Pour réaliser l’étude, les chercheurs ont sélectionné une vingtaine de participants pour une immersion virtuelle : aucun univers farfelu, seulement un décor blanc standard et un écran. Une fois mises les lunettes de réalité virtuelle, chacun d’entre eux observait une vidéo d’environ trois minutes sur laquelle défilaient diverses expressions humaines et notait si les bâillements présentés avaient eu un effet contagieux.

Afin de mesurer l’incidence du jugement social, cette expérience a été reconduite à cinq reprises avec une présence différente autour de l’individu en immersion. Dans un premier cas, un chercheur se trouvait dans la salle d’expérience; le sujet en était conscient, mais ne pouvait pas le voir. Une autre fois, on a avisé le participant qu’il allait être enregistré par une caméra dans l’environnement virtuel. Enfin, dans les derniers tests, un humanoïde était ajouté à l’environnement virtuel : il pouvait être face au volontaire ou de dos, immobile ou bouger légèrement les bras pour paraître plus «réaliste».

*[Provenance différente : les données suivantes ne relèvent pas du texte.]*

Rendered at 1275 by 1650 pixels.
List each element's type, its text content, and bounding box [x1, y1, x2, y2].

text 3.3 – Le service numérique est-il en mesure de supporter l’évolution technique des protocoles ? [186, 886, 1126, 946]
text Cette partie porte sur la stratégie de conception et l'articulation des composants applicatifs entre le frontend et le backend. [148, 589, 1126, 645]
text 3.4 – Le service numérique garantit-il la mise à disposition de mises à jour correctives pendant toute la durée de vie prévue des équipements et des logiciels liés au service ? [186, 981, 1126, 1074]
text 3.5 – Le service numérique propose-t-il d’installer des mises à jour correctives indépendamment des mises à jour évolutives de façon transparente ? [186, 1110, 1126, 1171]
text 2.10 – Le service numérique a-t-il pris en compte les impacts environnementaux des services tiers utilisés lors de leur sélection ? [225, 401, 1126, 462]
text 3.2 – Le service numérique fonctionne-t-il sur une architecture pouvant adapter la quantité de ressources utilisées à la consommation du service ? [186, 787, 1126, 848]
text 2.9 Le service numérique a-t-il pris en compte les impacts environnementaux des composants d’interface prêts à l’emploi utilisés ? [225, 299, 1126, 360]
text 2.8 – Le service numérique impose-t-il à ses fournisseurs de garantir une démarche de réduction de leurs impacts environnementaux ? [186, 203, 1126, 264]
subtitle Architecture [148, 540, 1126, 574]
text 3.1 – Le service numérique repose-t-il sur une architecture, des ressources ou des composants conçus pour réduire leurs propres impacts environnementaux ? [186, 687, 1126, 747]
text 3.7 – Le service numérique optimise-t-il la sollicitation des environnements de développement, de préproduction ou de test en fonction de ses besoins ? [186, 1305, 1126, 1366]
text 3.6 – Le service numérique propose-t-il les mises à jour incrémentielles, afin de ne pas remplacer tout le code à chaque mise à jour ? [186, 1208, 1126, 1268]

Résultat : 18 des 21 participants ont été victimes du bâillement contagieux lorsqu’ils étaient seuls dans la salle d’expérience. Dix-sept ont bâillé sans gêne malgré la présence de l’humanoïde, mais tous se sont retenus lorsque le chercheur était près d’eux.

L’art de tromper les esprits

Si ce qui se passe dans la réalité virtuelle ne nous émeut pas comme dans la vraie vie, l’utilisation de cette technologie en thérapie est-elle valable?

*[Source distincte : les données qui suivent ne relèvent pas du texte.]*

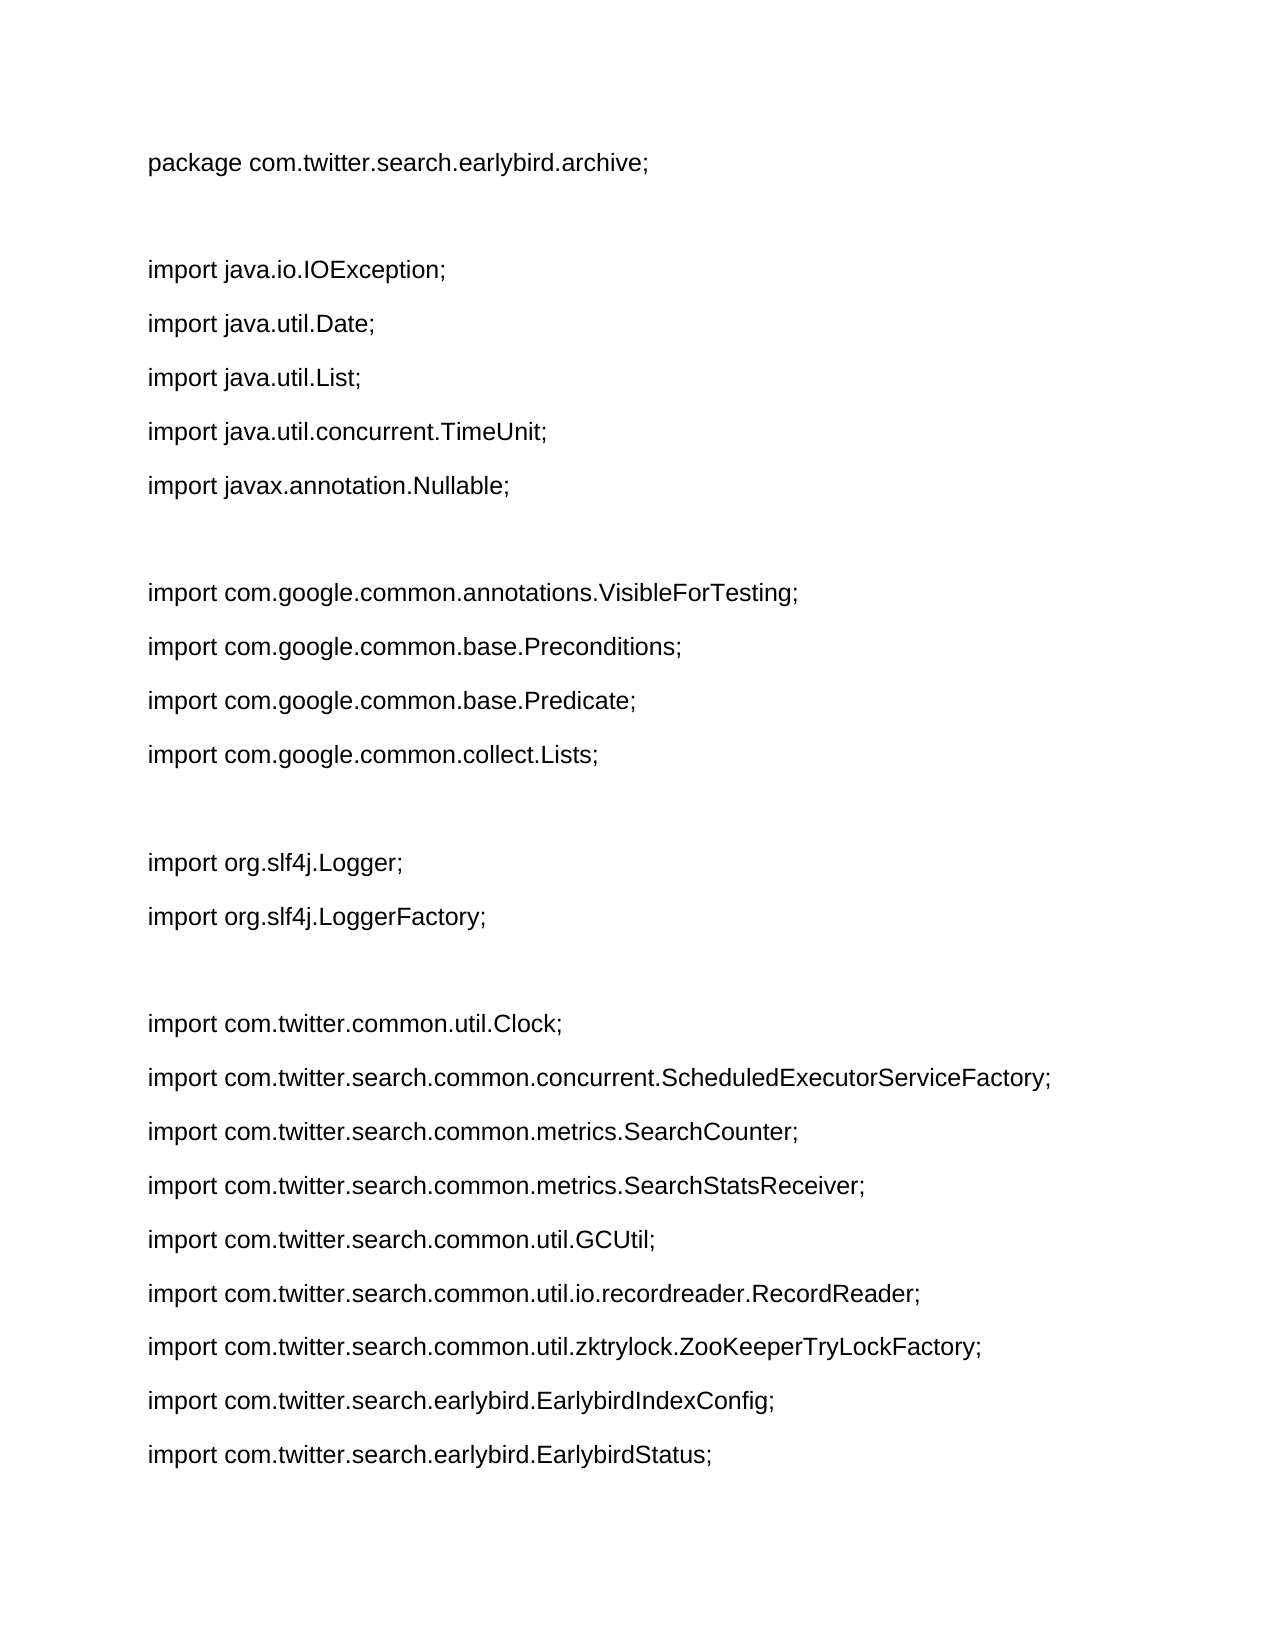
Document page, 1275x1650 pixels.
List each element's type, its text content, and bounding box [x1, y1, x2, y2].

text import com.google.common.annotations.VisibleForTesting; [148, 578, 1127, 607]
text import java.util.Date; [148, 309, 1127, 338]
text import com.twitter.search.common.concurrent.ScheduledExecutorServiceFactory; [148, 1063, 1127, 1092]
text import org.slf4j.LoggerFactory; [148, 902, 1127, 930]
text import com.twitter.search.common.util.zktrylock.ZooKeeperTryLockFactory; [148, 1332, 1127, 1361]
text import com.twitter.search.common.metrics.SearchStatsReceiver; [148, 1171, 1127, 1199]
text import com.twitter.search.earlybird.EarlybirdStatus; [148, 1440, 1127, 1469]
text import org.slf4j.Logger; [148, 848, 1127, 876]
text import com.twitter.search.common.util.GCUtil; [148, 1225, 1127, 1253]
text import com.twitter.search.common.metrics.SearchCounter; [148, 1117, 1127, 1146]
text import com.google.common.collect.Lists; [148, 740, 1127, 769]
text package com.twitter.search.earlybird.archive; [148, 148, 1127, 176]
text import com.twitter.common.util.Clock; [148, 1009, 1127, 1038]
text import com.twitter.search.common.util.io.recordreader.RecordReader; [148, 1278, 1127, 1307]
text import javax.annotation.Nullable; [148, 471, 1127, 499]
text import com.twitter.search.earlybird.EarlybirdIndexConfig; [148, 1386, 1127, 1415]
text import java.util.concurrent.TimeUnit; [148, 417, 1127, 446]
text import java.io.IOException; [148, 255, 1127, 284]
text import java.util.List; [148, 363, 1127, 392]
text import com.google.common.base.Preconditions; [148, 632, 1127, 661]
text import com.google.common.base.Predicate; [148, 686, 1127, 715]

Nicola Anderson nuance les résultats de l’étude : «Ça peut simplement être dû à un problème de design de notre avatar, qui n’était pas assez réaliste.» Sur cette question, les avis sont partagés. Pour certains, la magie opère non pas en raison de la qualité du visuel, mais grâce aux interactions sociales avec l’humanoïde : les paroles échangées, les jeux de regard, s’il recule lorsqu’on s’approche trop près de lui, etc. Bref, tout ce qui pourrait faire croire au cerveau qu’il s’agit d’une personne réelle chose qui faisait défaut à l’expérience du bâillement.

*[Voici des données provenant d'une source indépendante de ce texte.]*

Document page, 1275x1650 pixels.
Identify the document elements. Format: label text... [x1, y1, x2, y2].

«L’avatar utilisé ici vous regarde les yeux ronds, les mains grandes ouvertes, alors que personne ne se tient comme ça dans la vie. Le cerveau ne fait pas plus son travail que si une simple chaise était devant lui», commente Stéphane Bouchard, pionnier de l’utilisation de la réalité virtuelle dans le traitement des troubles anxieux.

Il ne se dit guère surpris par les résultats obtenus. Depuis près de 30 ans, il étudie le domaine du virtuel au Laboratoire de cyberpsychologie de l’Université du Québec en Outaouais. Selon lui, un beau design est vendeur, mais secondaire. «On peut avoir de meilleurs résultats en recourant à des bonhommes allumettes plutôt qu’à de beaux humanoïdes», mentionne-t-il.

Un patient qui a une peur maladive des araignées réagira immédiatement à l’animal, même s’il est peu réaliste. L’immersion virtuelle est donc particulièrement efficace pour traiter les phobies. «Il y a une fenêtre de quelques millisecondes entre la réaction émotionnelle d’un individu et sa réponse logique. On joue là-dessus pour susciter des émotions et faire en sorte que les patients apprennent à associer le stimulus avec l’absence de danger», dit Stéphane Bouchard.

Cela dit, même si plusieurs essais montrent l’efficacité de la réalité virtuelle pour venir à bout de certains troubles psychologiques, peu d’études comparent encore cette technique avec les méthodes plus traditionnelles, selon une méta-analyse publiée en 2018 dans Scientific Reports. Quant à savoir si la réalité virtuelle est systématiquement moins coûteuse que des séances de thérapie classique, la réponse n’est pas toujours évidente. Actuellement, les entreprises de réalité virtuelle veulent atteindre le «réalisme à tout prix», mais pour Stéphane Bouchard, il faut comprendre la science pour bien l’utiliser.

Cela est d’autant plus avisé que des chercheurs européens ont constaté, dans deux études différentes, que les technologies d’immersion valant des millions de dollars et les visiocasques bon marché parviennent au même taux d’efficacité psychothérapeutique. «C’est ce qui est beau avec la science, on peut arriver à des résultats extraordinaires avec du matériel ordinaire», s’enthousiasme Stéphane Bouchard.